In this project we designed, prototyped, and evaluated new hardware Intellectual Property (IP) blocks suitable for insertion into multiple computing fabric locations including near memories, network interfaces, and instrument. To address the specialized needs of scientific computing, we created hardware units to encode and decode floating point scientific data arrays in the Lawrence Livermore National Laboratory (LLNL) "zfp" format. We prototyped machine learning algorithms on an embedded near sensor processor to classify laser induced spectroscopy breakdown measurements. In collaboration with academic partners, we built an open source translator to compile programs written in the System C hardware description language to System Verilog. The modules and tools developed in this project enabled us to create and quantitatively evaluate heterogeneous function units of high impact to the scientific and data science communities. Our System C translator provides a vital link in a completely open source tool flow to design and evaluate new heterogeneous IP. To better quantify system level performance of near memory IP blocks, we enhanced the Logic in Memory Emulator (LiME) with a new variable latency delay model.

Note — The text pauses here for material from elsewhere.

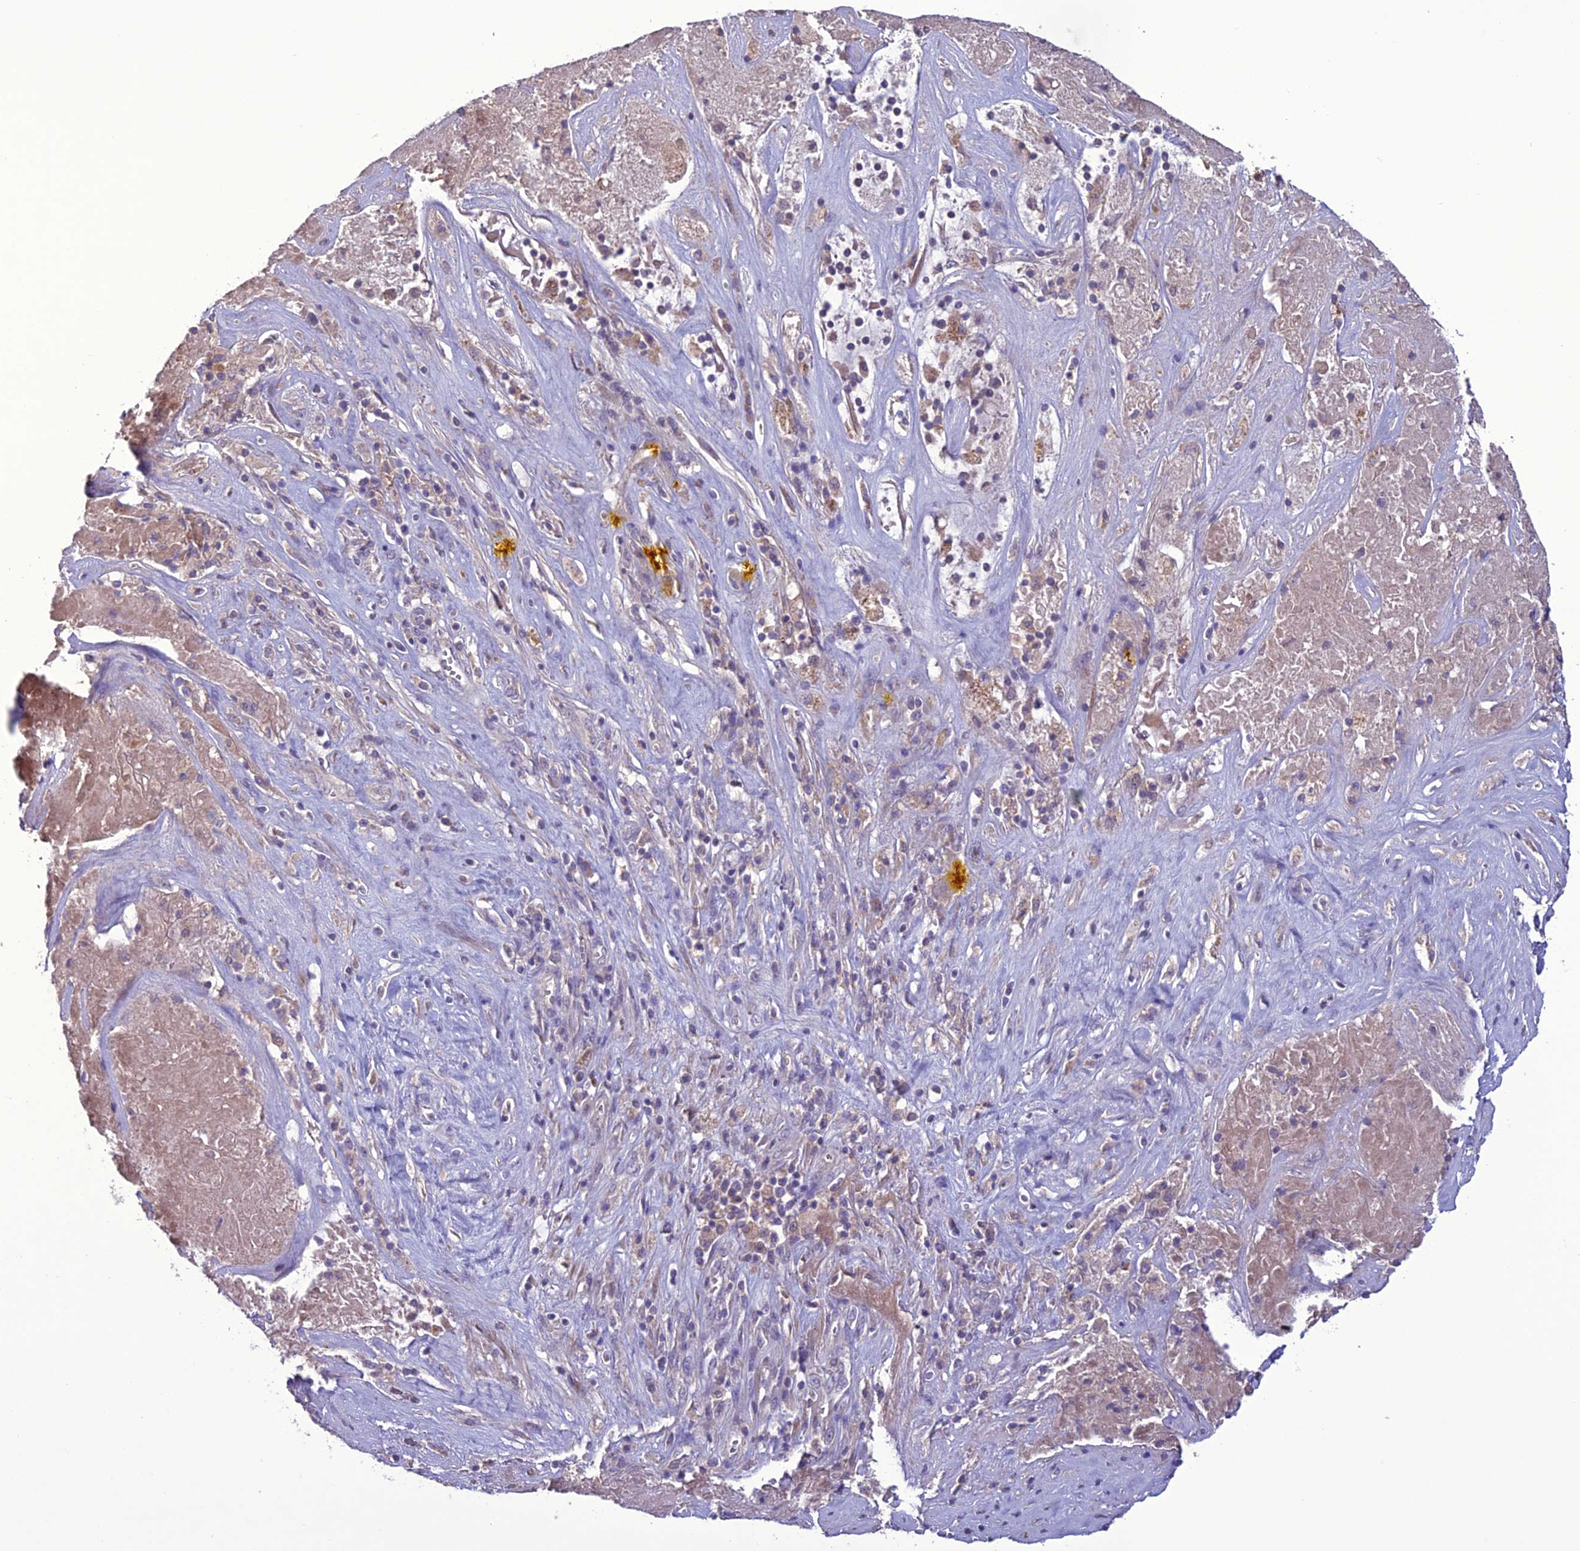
{"staining": {"intensity": "weak", "quantity": "25%-75%", "location": "cytoplasmic/membranous"}, "tissue": "pancreatic cancer", "cell_type": "Tumor cells", "image_type": "cancer", "snomed": [{"axis": "morphology", "description": "Adenocarcinoma, NOS"}, {"axis": "topography", "description": "Pancreas"}], "caption": "The photomicrograph demonstrates staining of pancreatic adenocarcinoma, revealing weak cytoplasmic/membranous protein positivity (brown color) within tumor cells.", "gene": "C2orf76", "patient": {"sex": "male", "age": 63}}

Our research on near memory heterogeneous processors has been incorporated into several vendors' future technology experiments. Due to this research, we were invited to contribute to DOE Advanced Computing Workshops and subsequent RFPs, initiated new projects from DOD to advance design and evaluation of heterogeneous function blocks, and participate in a DARPA program studying near memory computing.

Mission Impact

This project directly addressed the strategic thrust of advancing new computing paradigms beyond the exascale to exploit emerging heterogeneity in devices, architectures, and systems. This project enhanced Lawrence Livermore National Laboratory's core competencies in high-performance computing, simulation, and data science.

Publications, Presentations, and Patents

Gokhale, M. "FPGAs in High Performance Computing." IEEE International Symposium on Field Programmable Custom Computing Machines (FCCM), May 2021.

Gokhale, M. "Near memory HPC accelerator design with FPGAs." Computing Frontiers, May 2021.

Gokhale, M. "Rapid System Level Design and Evaluation of Near Memory Fixed Function Units: A Reconfigurable Computing Application." SC20 Workshop on High Performance Reconfigurable Computing, November 2020.

Gokhale, M. "Advocating search-driven advances in memory." Memory Systems panel, SRC Spring 2021 Tech Forum, May 2021.

Gokhale, M. "Microscope on Memory: FPGA Acceleration of Computer Memory System Assessments." Workshop on Heterogeneous Accelerators, ETH Zurich, September 2019.

Bhardwaj, K. and Gokhale, M. "Semi-Supervised On-Device Neural Network Adaptation for Remote and Portable Laser-Induced Breakdown Spectroscopy," Workshop on On-Device Intelligence at MLSys 2020.

Jain, A. et al. "Performance Assessment of Emerging Memories through FPGA Emulation," IEEE Micro, Jan/Feb 2019.